- **Data under study**
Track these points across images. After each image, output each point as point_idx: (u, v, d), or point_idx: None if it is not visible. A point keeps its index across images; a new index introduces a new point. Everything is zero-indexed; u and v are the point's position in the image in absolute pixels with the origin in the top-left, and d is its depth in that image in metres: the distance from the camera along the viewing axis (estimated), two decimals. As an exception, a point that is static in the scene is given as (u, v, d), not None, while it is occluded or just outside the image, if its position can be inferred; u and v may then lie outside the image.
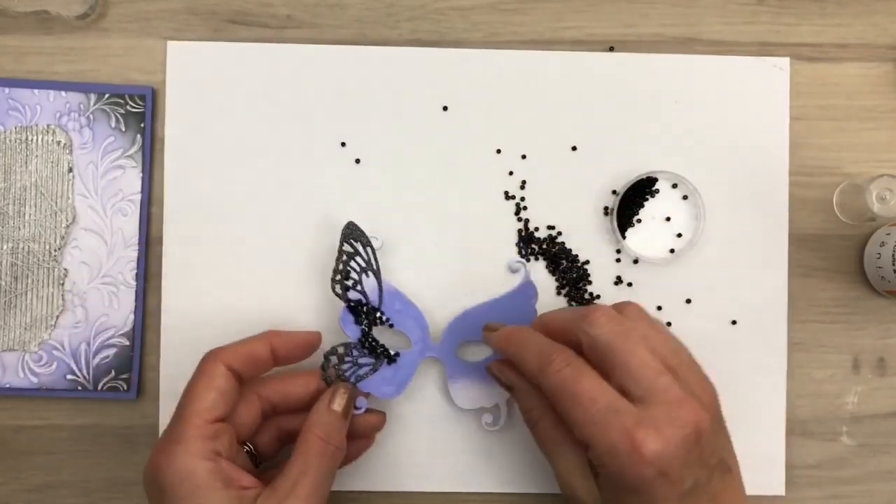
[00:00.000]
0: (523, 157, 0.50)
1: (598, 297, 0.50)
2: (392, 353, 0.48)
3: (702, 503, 0.39)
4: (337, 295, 0.48)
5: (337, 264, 0.48)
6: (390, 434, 0.49)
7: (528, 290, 0.49)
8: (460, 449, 0.50)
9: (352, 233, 0.48)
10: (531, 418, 0.44)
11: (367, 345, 0.48)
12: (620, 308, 0.42)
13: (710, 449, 0.39)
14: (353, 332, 0.48)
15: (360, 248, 0.48)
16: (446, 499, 0.50)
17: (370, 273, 0.48)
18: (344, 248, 0.48)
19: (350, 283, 0.48)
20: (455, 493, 0.50)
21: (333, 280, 0.48)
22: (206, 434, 0.41)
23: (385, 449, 0.49)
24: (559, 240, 0.50)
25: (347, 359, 0.47)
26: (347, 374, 0.47)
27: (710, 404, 0.40)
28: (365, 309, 0.48)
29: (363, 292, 0.48)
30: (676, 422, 0.37)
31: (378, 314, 0.48)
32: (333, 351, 0.47)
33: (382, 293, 0.48)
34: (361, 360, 0.48)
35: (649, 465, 0.37)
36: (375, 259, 0.48)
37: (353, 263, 0.48)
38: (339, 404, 0.44)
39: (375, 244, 0.48)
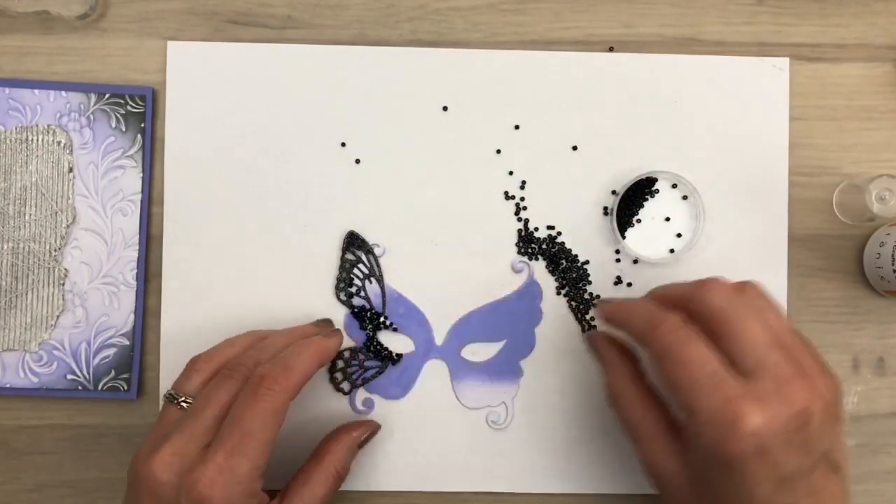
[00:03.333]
0: (523, 157, 0.50)
1: (598, 296, 0.50)
2: (396, 355, 0.49)
3: (800, 494, 0.36)
4: (341, 302, 0.49)
5: (340, 272, 0.49)
6: (391, 434, 0.49)
7: (533, 290, 0.50)
8: (461, 449, 0.50)
9: (353, 241, 0.49)
10: (615, 391, 0.42)
11: (372, 349, 0.49)
12: (740, 286, 0.40)
13: (818, 437, 0.36)
14: (358, 337, 0.49)
15: (363, 256, 0.49)
16: (446, 499, 0.50)
17: (373, 279, 0.49)
18: (346, 256, 0.49)
19: (353, 289, 0.49)
20: (455, 493, 0.50)
21: (337, 288, 0.49)
22: (262, 475, 0.40)
23: (385, 449, 0.49)
24: (559, 240, 0.50)
25: (354, 362, 0.49)
26: (354, 376, 0.49)
27: (826, 392, 0.37)
28: (369, 314, 0.49)
29: (367, 298, 0.49)
30: (785, 399, 0.35)
31: (382, 319, 0.49)
32: (340, 355, 0.49)
33: (386, 298, 0.49)
34: (368, 364, 0.49)
35: (749, 438, 0.35)
36: (378, 266, 0.49)
37: (355, 271, 0.49)
38: (363, 439, 0.46)
39: (377, 251, 0.49)
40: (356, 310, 0.49)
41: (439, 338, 0.50)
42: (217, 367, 0.43)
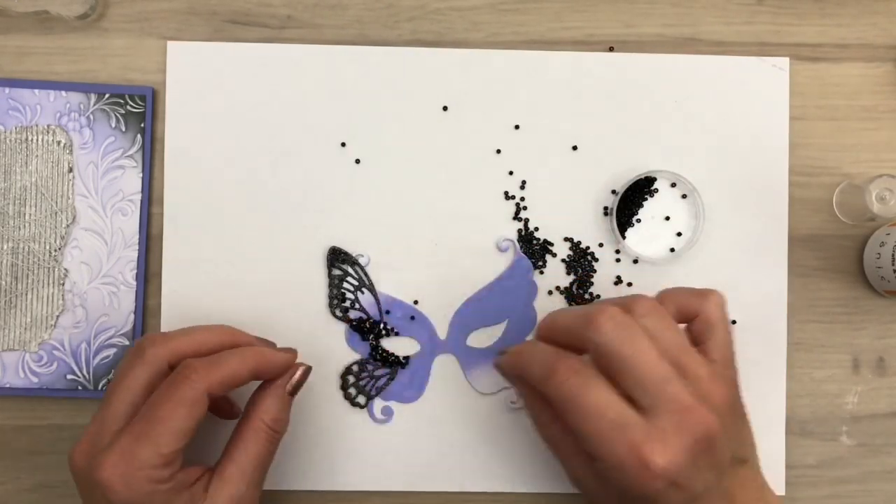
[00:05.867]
0: (523, 157, 0.50)
1: (598, 296, 0.50)
2: (403, 358, 0.49)
3: (713, 499, 0.38)
4: (338, 318, 0.49)
5: (330, 289, 0.49)
6: (391, 434, 0.49)
7: (523, 265, 0.50)
8: (462, 448, 0.50)
9: (336, 257, 0.49)
10: (532, 414, 0.43)
11: (378, 357, 0.49)
12: (629, 304, 0.40)
13: (723, 449, 0.38)
14: (362, 349, 0.49)
15: (349, 269, 0.49)
16: (446, 499, 0.50)
17: (364, 290, 0.49)
18: (333, 272, 0.49)
19: (347, 304, 0.49)
20: (455, 493, 0.50)
21: (331, 305, 0.49)
22: (173, 461, 0.39)
23: (385, 449, 0.49)
24: (559, 240, 0.50)
25: (363, 374, 0.49)
26: (367, 388, 0.49)
27: (722, 403, 0.39)
28: (368, 325, 0.49)
29: (362, 309, 0.49)
30: (685, 431, 0.37)
31: (381, 326, 0.49)
32: (349, 370, 0.49)
33: (381, 306, 0.49)
34: (377, 373, 0.49)
35: (658, 478, 0.36)
36: (366, 275, 0.49)
37: (345, 285, 0.49)
38: (291, 385, 0.43)
39: (362, 261, 0.49)
40: (354, 323, 0.49)
41: (442, 332, 0.50)
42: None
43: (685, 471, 0.37)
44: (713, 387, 0.39)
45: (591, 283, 0.50)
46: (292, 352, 0.44)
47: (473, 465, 0.49)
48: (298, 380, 0.43)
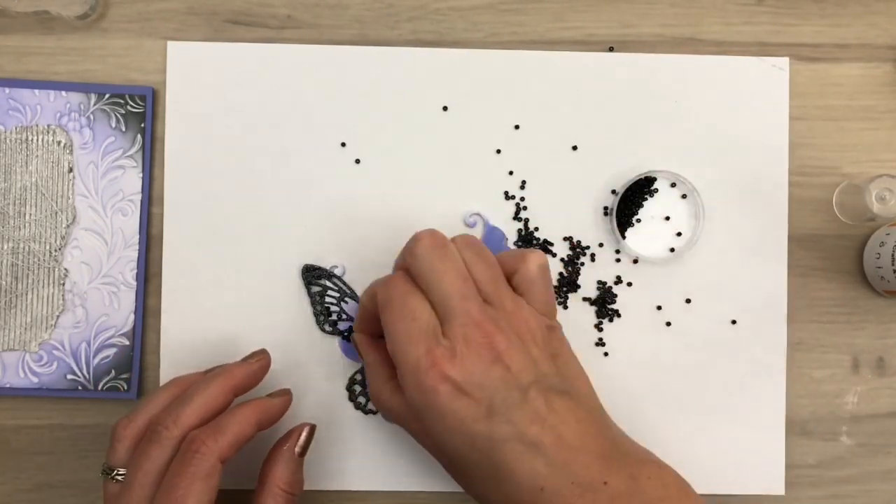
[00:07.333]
0: (523, 157, 0.50)
1: (596, 297, 0.50)
2: None
3: (522, 422, 0.38)
4: (328, 333, 0.49)
5: (314, 307, 0.49)
6: (391, 434, 0.49)
7: (496, 235, 0.50)
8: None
9: (311, 274, 0.49)
10: (357, 327, 0.46)
11: None
12: (454, 238, 0.42)
13: (518, 368, 0.39)
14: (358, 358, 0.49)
15: (327, 283, 0.49)
16: (446, 499, 0.50)
17: (348, 299, 0.49)
18: (312, 290, 0.49)
19: (334, 317, 0.49)
20: (455, 492, 0.50)
21: (318, 322, 0.49)
22: None
23: (385, 449, 0.49)
24: (559, 240, 0.50)
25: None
26: None
27: (526, 330, 0.41)
28: None
29: (351, 318, 0.49)
30: (472, 342, 0.39)
31: None
32: (353, 381, 0.49)
33: None
34: None
35: (443, 380, 0.38)
36: (345, 284, 0.49)
37: (327, 299, 0.49)
38: (300, 447, 0.43)
39: (338, 271, 0.49)
40: (346, 334, 0.49)
41: None
42: (140, 428, 0.42)
43: (471, 378, 0.38)
44: (518, 315, 0.41)
45: (578, 286, 0.50)
46: (287, 393, 0.44)
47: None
48: (305, 441, 0.44)
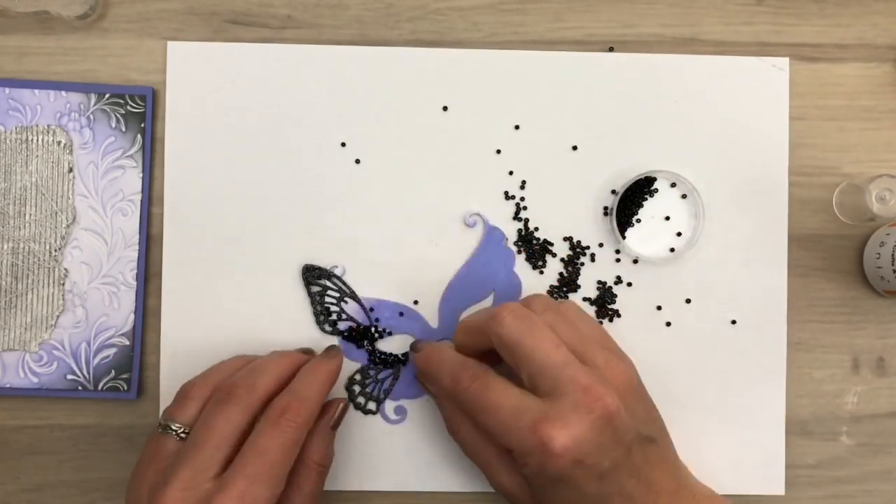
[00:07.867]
0: (523, 157, 0.50)
1: (594, 297, 0.50)
2: (402, 356, 0.49)
3: (623, 478, 0.40)
4: (328, 333, 0.49)
5: (314, 307, 0.49)
6: (391, 434, 0.49)
7: (496, 235, 0.50)
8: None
9: (311, 274, 0.49)
10: (452, 427, 0.45)
11: (377, 360, 0.49)
12: (528, 302, 0.43)
13: (624, 427, 0.40)
14: (360, 357, 0.49)
15: (327, 283, 0.49)
16: (446, 499, 0.50)
17: (347, 299, 0.49)
18: (312, 290, 0.49)
19: (334, 317, 0.49)
20: (455, 492, 0.50)
21: (318, 322, 0.49)
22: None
23: (385, 449, 0.49)
24: (559, 240, 0.50)
25: (367, 381, 0.49)
26: (375, 392, 0.49)
27: (622, 383, 0.41)
28: (359, 332, 0.49)
29: (350, 318, 0.49)
30: (583, 409, 0.39)
31: (373, 330, 0.49)
32: (352, 381, 0.49)
33: (367, 310, 0.49)
34: (381, 376, 0.49)
35: (561, 456, 0.38)
36: (345, 284, 0.49)
37: (327, 300, 0.49)
38: (334, 420, 0.45)
39: (338, 271, 0.49)
40: (346, 334, 0.49)
41: (433, 321, 0.50)
42: (210, 391, 0.42)
43: (587, 447, 0.38)
44: (612, 369, 0.41)
45: (579, 286, 0.50)
46: (337, 352, 0.46)
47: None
48: (339, 416, 0.45)
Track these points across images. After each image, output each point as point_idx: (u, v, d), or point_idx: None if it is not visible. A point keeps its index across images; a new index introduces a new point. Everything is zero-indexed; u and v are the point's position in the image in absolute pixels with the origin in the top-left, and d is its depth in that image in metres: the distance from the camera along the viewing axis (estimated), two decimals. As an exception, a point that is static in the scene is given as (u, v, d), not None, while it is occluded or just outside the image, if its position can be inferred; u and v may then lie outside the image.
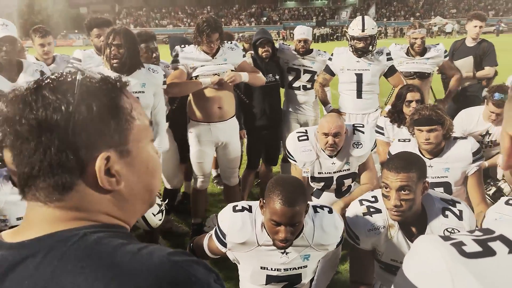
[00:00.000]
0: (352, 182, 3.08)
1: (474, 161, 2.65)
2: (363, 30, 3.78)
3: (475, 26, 4.65)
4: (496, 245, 0.60)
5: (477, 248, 0.60)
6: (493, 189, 3.30)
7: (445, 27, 41.46)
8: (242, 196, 4.00)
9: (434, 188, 2.60)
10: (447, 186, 2.70)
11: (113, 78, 0.73)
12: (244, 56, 3.64)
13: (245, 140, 4.27)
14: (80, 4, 70.96)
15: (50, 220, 0.68)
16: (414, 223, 2.01)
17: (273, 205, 1.81)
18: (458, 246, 0.61)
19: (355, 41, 3.84)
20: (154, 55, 3.56)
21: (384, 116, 3.54)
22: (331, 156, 2.85)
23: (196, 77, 3.32)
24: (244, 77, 3.41)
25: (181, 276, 0.62)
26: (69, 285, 0.59)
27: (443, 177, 2.69)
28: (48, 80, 0.68)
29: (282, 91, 4.43)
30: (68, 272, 0.60)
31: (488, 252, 0.59)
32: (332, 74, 4.08)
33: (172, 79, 3.29)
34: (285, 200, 1.79)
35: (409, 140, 2.87)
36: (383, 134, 3.48)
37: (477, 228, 0.68)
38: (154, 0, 69.89)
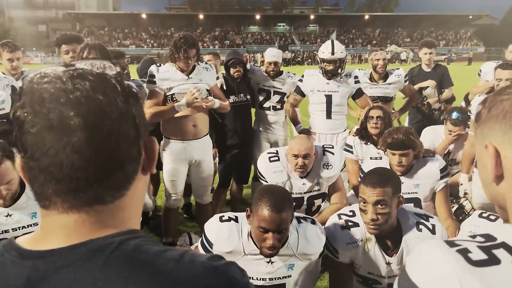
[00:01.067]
0: (322, 202, 3.14)
1: (441, 178, 2.80)
2: (332, 53, 3.93)
3: (425, 53, 5.02)
4: (500, 253, 0.62)
5: (482, 256, 0.62)
6: (455, 206, 3.47)
7: (400, 55, 43.47)
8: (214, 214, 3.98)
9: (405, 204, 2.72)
10: (417, 202, 2.83)
11: None
12: (217, 78, 3.70)
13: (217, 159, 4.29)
14: (39, 21, 69.31)
15: (82, 226, 0.64)
16: (389, 236, 2.10)
17: (261, 212, 1.86)
18: (464, 253, 0.63)
19: (325, 63, 3.99)
20: (126, 71, 3.57)
21: (353, 135, 3.68)
22: (301, 177, 2.90)
23: (172, 95, 3.33)
24: (217, 104, 3.46)
25: (226, 282, 0.63)
26: None
27: (413, 193, 2.82)
28: (91, 72, 0.66)
29: (253, 110, 4.50)
30: (113, 283, 0.58)
31: (493, 260, 0.61)
32: (303, 95, 4.20)
33: (149, 106, 3.29)
34: (273, 206, 1.85)
35: (381, 158, 2.99)
36: (352, 152, 3.61)
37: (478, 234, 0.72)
38: (117, 20, 69.32)
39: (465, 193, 3.41)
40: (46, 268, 0.60)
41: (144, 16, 68.01)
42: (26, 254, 0.62)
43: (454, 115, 3.50)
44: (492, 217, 2.19)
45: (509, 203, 0.72)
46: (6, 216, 2.10)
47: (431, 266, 0.64)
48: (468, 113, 3.44)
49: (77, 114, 0.61)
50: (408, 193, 2.80)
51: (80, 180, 0.62)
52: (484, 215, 2.21)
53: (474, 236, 0.68)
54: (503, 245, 0.63)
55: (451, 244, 0.66)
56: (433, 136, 3.70)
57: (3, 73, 3.78)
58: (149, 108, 3.28)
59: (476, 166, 3.37)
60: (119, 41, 62.83)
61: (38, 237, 0.65)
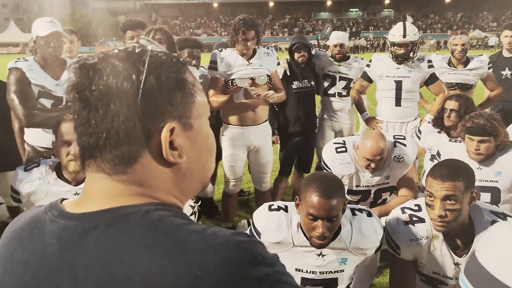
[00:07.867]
0: (389, 196, 2.94)
1: None
2: (404, 36, 3.67)
3: (506, 36, 4.54)
4: None
5: None
6: None
7: (488, 41, 40.00)
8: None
9: (480, 193, 2.45)
10: (495, 192, 2.52)
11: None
12: (278, 64, 3.60)
13: (278, 146, 4.21)
14: (119, 12, 73.31)
15: (112, 193, 0.67)
16: (459, 235, 1.89)
17: (310, 198, 1.77)
18: None
19: (395, 47, 3.73)
20: (194, 62, 3.57)
21: (428, 122, 3.44)
22: None
23: (232, 80, 3.31)
24: (277, 97, 3.33)
25: (248, 256, 0.61)
26: (133, 260, 0.59)
27: (492, 181, 2.51)
28: (117, 50, 0.69)
29: (317, 97, 4.35)
30: (132, 247, 0.60)
31: None
32: (370, 81, 3.98)
33: (211, 95, 3.30)
34: (322, 192, 1.75)
35: (461, 141, 2.70)
36: (419, 138, 3.44)
37: None
38: (190, 10, 71.29)
39: None
40: (74, 229, 0.64)
41: (215, 5, 69.25)
42: (63, 214, 0.68)
43: None
44: None
45: None
46: (75, 194, 2.11)
47: (503, 249, 0.60)
48: None
49: (73, 86, 0.66)
50: (487, 181, 2.49)
51: (84, 147, 0.67)
52: None
53: None
54: None
55: None
56: None
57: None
58: (210, 97, 3.28)
59: None
60: (191, 30, 64.72)
61: (81, 200, 0.70)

- **What needs to be done**
Retype exactly the lines of the data above that fall between the line with "17: (370, 273, 0.48)" and the line with "30: (676, 422, 0.37)", inclusive, and add nothing.

- **Exercise result**
17: (370, 273, 0.48)
18: (344, 248, 0.48)
19: (350, 283, 0.48)
20: (455, 493, 0.50)
21: (333, 280, 0.48)
22: (206, 434, 0.41)
23: (385, 449, 0.49)
24: (559, 240, 0.50)
25: (347, 359, 0.47)
26: (347, 374, 0.47)
27: (710, 404, 0.40)
28: (365, 309, 0.48)
29: (363, 292, 0.48)
30: (676, 422, 0.37)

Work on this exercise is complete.